_Your goal_
Select the lines of the records containing the word "tumor" and list them.

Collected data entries
+ + + +

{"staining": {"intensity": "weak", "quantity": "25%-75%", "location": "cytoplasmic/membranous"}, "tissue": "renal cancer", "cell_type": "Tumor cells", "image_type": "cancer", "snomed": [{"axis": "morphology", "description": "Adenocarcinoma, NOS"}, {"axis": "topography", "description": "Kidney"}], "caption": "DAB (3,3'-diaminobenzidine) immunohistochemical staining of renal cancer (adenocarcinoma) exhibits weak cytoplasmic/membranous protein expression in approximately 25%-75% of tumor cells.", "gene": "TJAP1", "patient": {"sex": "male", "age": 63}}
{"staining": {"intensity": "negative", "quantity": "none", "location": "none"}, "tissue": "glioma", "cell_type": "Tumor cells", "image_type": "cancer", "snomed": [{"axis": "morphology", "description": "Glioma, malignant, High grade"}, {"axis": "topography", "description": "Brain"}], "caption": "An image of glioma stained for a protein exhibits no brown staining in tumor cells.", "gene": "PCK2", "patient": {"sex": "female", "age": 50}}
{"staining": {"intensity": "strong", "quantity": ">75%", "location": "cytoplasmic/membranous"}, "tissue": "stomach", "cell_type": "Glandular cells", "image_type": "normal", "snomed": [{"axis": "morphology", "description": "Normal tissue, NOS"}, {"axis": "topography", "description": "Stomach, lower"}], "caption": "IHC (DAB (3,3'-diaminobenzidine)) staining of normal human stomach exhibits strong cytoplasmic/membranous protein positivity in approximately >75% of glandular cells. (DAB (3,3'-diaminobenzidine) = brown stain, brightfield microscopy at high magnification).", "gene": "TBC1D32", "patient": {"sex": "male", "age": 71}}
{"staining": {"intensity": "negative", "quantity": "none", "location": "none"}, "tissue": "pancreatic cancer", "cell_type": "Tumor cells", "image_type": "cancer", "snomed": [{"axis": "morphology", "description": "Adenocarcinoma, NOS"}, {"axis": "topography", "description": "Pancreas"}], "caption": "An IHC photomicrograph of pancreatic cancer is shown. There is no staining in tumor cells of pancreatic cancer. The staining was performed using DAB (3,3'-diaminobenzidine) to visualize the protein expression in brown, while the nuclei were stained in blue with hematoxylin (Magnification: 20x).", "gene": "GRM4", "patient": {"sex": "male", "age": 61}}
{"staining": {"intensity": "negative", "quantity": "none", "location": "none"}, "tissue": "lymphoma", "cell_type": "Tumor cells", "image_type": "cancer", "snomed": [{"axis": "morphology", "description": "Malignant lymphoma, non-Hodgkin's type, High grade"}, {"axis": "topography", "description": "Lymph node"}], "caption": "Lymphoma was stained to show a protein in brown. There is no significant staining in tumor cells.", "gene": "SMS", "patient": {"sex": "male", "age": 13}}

+ + + +

_Finished exercise_
{"staining": {"intensity": "weak", "quantity": "25%-75%", "location": "cytoplasmic/membranous"}, "tissue": "renal cancer", "cell_type": "Tumor cells", "image_type": "cancer", "snomed": [{"axis": "morphology", "description": "Adenocarcinoma, NOS"}, {"axis": "topography", "description": "Kidney"}], "caption": "DAB (3,3'-diaminobenzidine) immunohistochemical staining of renal cancer (adenocarcinoma) exhibits weak cytoplasmic/membranous protein expression in approximately 25%-75% of tumor cells.", "gene": "TJAP1", "patient": {"sex": "male", "age": 63}}
{"staining": {"intensity": "negative", "quantity": "none", "location": "none"}, "tissue": "glioma", "cell_type": "Tumor cells", "image_type": "cancer", "snomed": [{"axis": "morphology", "description": "Glioma, malignant, High grade"}, {"axis": "topography", "description": "Brain"}], "caption": "An image of glioma stained for a protein exhibits no brown staining in tumor cells.", "gene": "PCK2", "patient": {"sex": "female", "age": 50}}
{"staining": {"intensity": "negative", "quantity": "none", "location": "none"}, "tissue": "pancreatic cancer", "cell_type": "Tumor cells", "image_type": "cancer", "snomed": [{"axis": "morphology", "description": "Adenocarcinoma, NOS"}, {"axis": "topography", "description": "Pancreas"}], "caption": "An IHC photomicrograph of pancreatic cancer is shown. There is no staining in tumor cells of pancreatic cancer. The staining was performed using DAB (3,3'-diaminobenzidine) to visualize the protein expression in brown, while the nuclei were stained in blue with hematoxylin (Magnification: 20x).", "gene": "GRM4", "patient": {"sex": "male", "age": 61}}
{"staining": {"intensity": "negative", "quantity": "none", "location": "none"}, "tissue": "lymphoma", "cell_type": "Tumor cells", "image_type": "cancer", "snomed": [{"axis": "morphology", "description": "Malignant lymphoma, non-Hodgkin's type, High grade"}, {"axis": "topography", "description": "Lymph node"}], "caption": "Lymphoma was stained to show a protein in brown. There is no significant staining in tumor cells.", "gene": "SMS", "patient": {"sex": "male", "age": 13}}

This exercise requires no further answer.